Psychoeducational assessment can provide specific recommendations to improve academic and workplace achievement. The goal of a psychoeducational assessment is often to determine whether an individual has a specific learning disorder or subtler areas of difficulty requiring remediation or supportive accommodations to demonstrate their actual capabilities. Psychoeducational evaluations include formal assessments of cognitive or learning abilities, assessment of an individual’s skills in academic areas such as reading, writing, math, and in some cases, assessment of social-emotional and behavioral functioning. The results are used by parents, educators, public and private schools, colleges, and others in caregiving or professional roles.
Psychoeducational Evaluations include:
- Background information and developmental history
- Assessment of abilities (cognitive functioning) – A series of measures are used to determine how your child learns, as well as their ability to process information and formulate responses. Measures include verbal and visual tests to examine verbal reasoning, nonverbal reasoning and certain types of memory, as well as the speed at which your child processes information and formulates responses.
- Assessment of processing abilities – These include speech and language processing, auditory processing and other forms of memory, attention, organization and visual-motor processing.
- Assessment of academic functioning – Achievement, or academic, assessment is carried out to assist in understanding your child’s academic strengths and areas if difficulty. Tasks involving reading, writing, spelling and mathematics are assessed for general academic skill. Academic fluency and efficiency are also measured.

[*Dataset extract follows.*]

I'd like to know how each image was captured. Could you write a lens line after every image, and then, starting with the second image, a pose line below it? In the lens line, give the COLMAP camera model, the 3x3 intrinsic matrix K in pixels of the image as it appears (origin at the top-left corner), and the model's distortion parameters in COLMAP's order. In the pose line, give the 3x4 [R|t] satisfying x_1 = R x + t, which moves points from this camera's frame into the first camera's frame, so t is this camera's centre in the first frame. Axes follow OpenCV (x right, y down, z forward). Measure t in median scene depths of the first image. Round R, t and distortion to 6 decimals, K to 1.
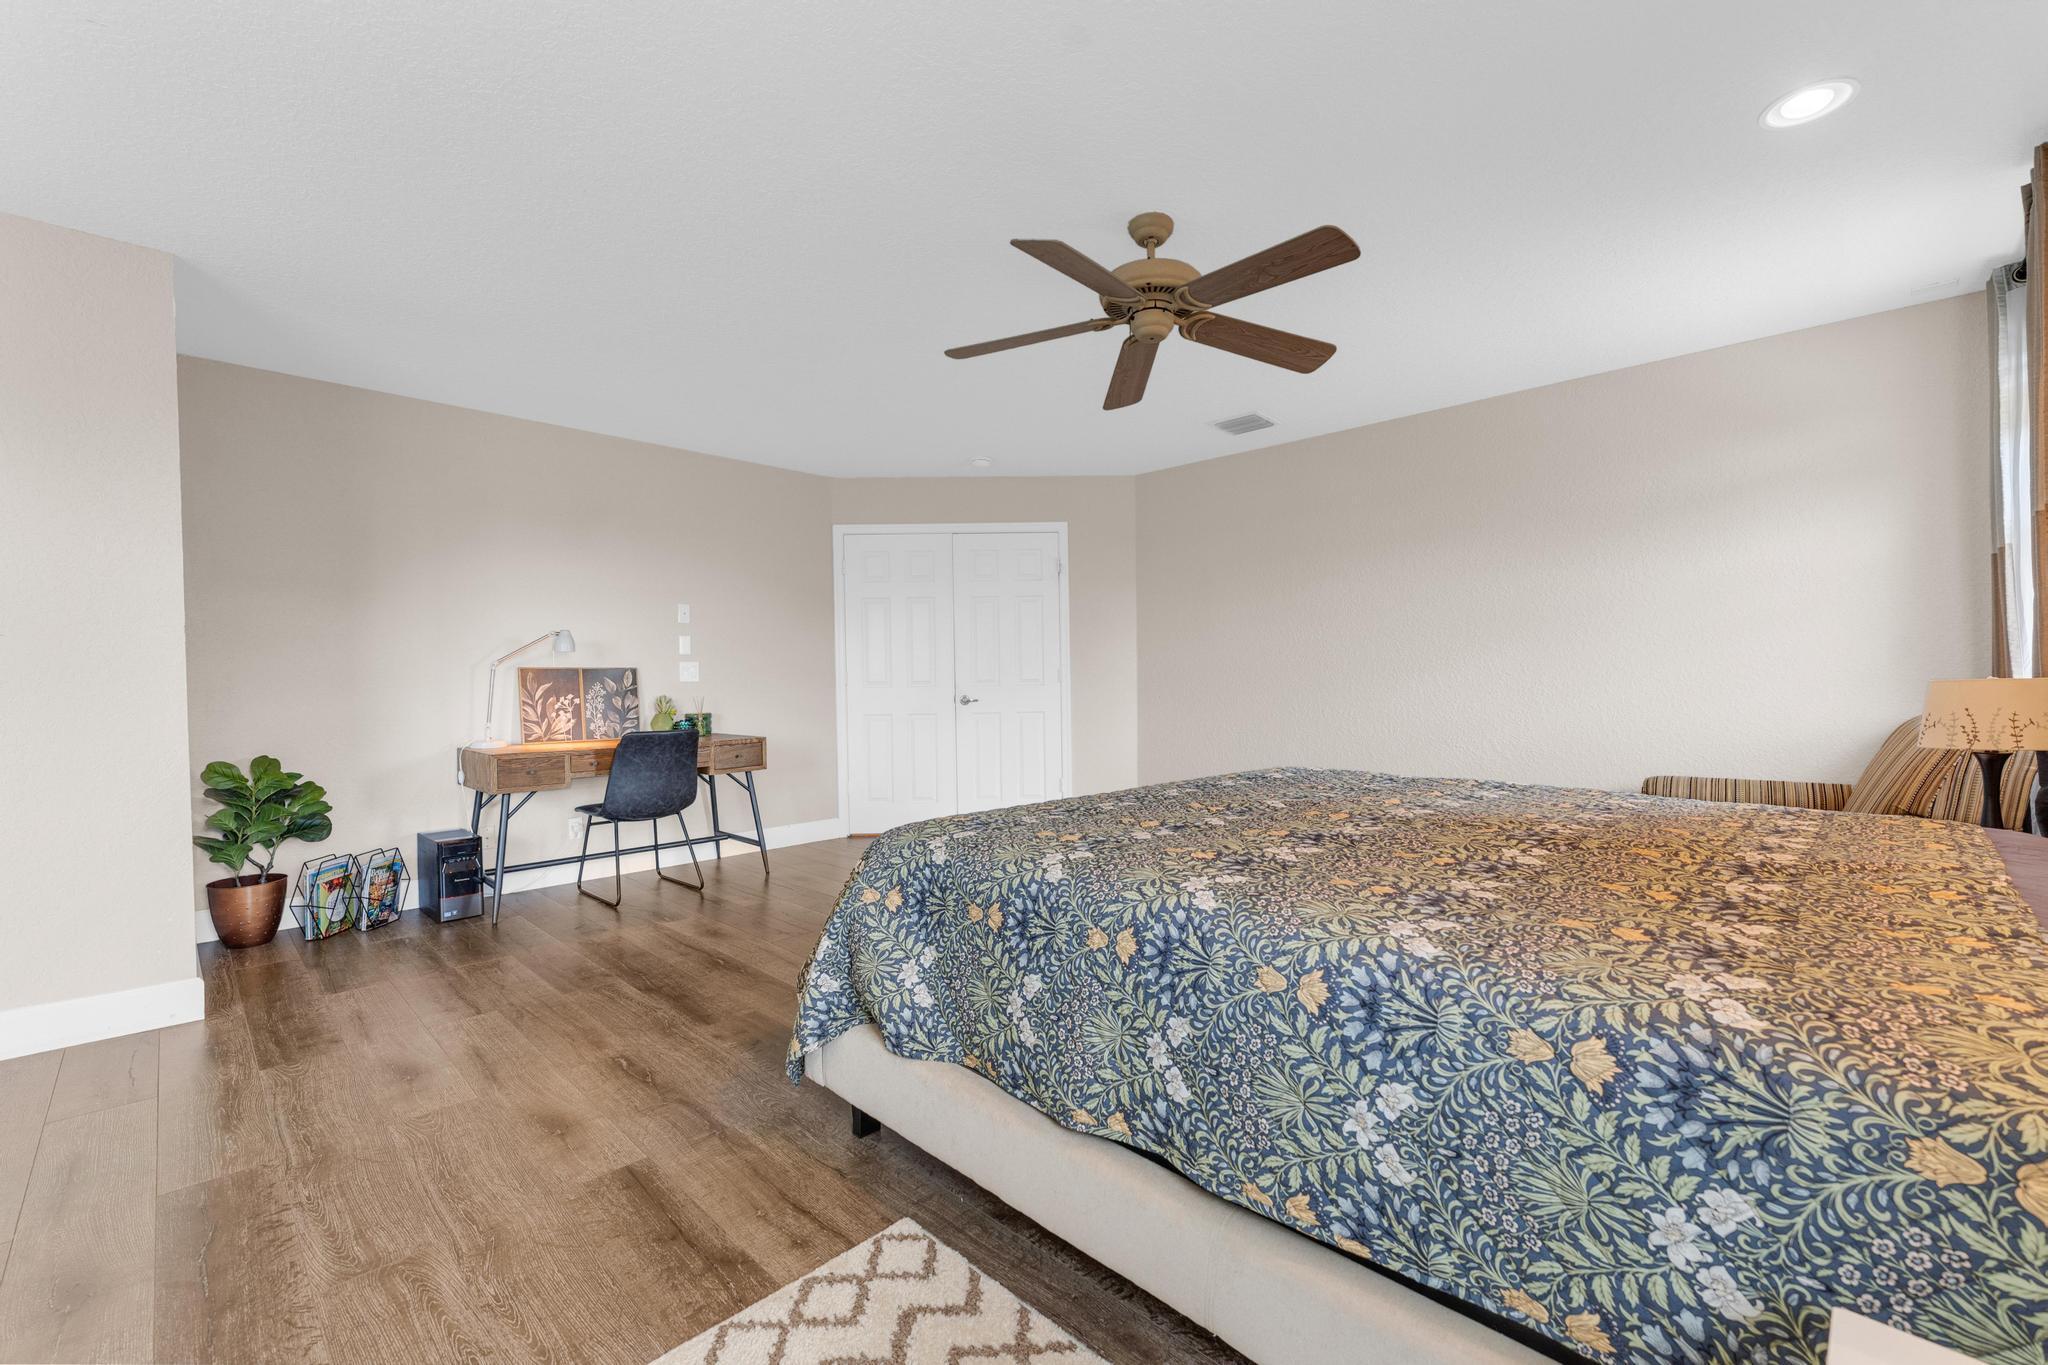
lens RADIAL K [[845.0, 0, 1030.7], [0, 845.0, 684.8], [0, 0, 1]] dist [-0.000013, -0.000009]
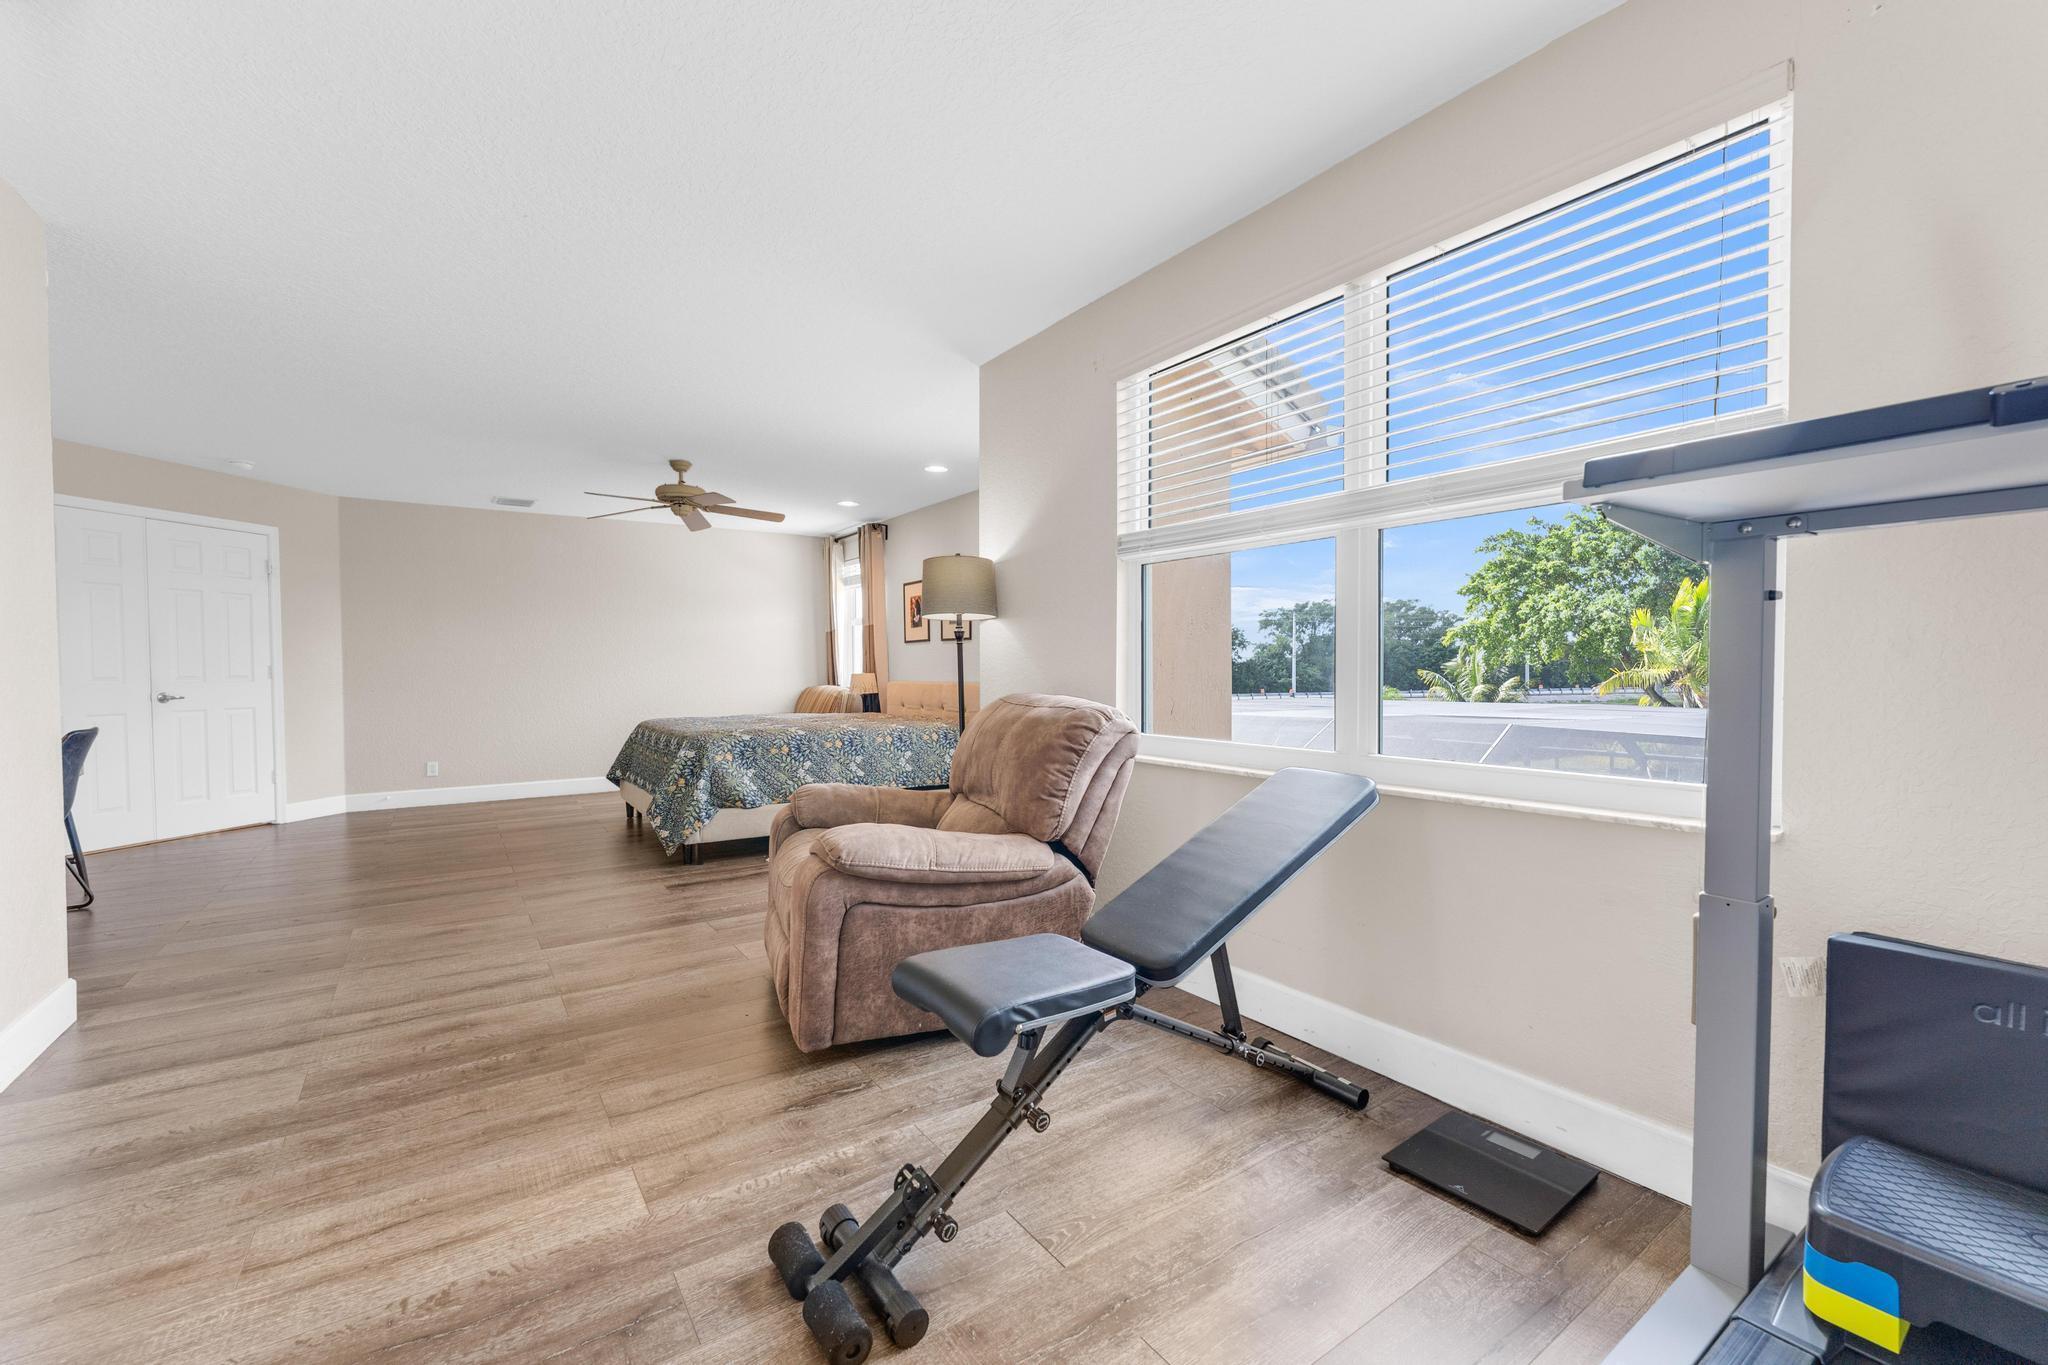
lens RADIAL K [[845.0, 0, 1030.7], [0, 845.0, 684.8], [0, 0, 1]] dist [-0.000013, -0.000009]
pose [[0.202820, -0.011525, 0.979148, -2.422010], [0.011854, 0.999886, 0.009314, 0.018925], [-0.979144, 0.009718, 0.202933, -0.417614]]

- Social/emotional/behavioral functioning – To best understand your child’s strengths and weaknesses, it is important to examine not only their cognitive and academic functioning, but also their social, emotional, and behavioral functioning. This includes parent and teacher questionnaires regarding your child’s learning and behavior. Your child may also complete questionnaires assessing how they behave and feel. Tests may be administered to measure how they cope with and view social relationships.
- Executive functioning – Executive function and self-regulation skills are the mental processes that enable an individual to plan, focus attention, remember instructions, and juggle multiple tasks successfully. Formal one-to-one assessment, standardized checklists, observations, interviews, and work samples may be utilized.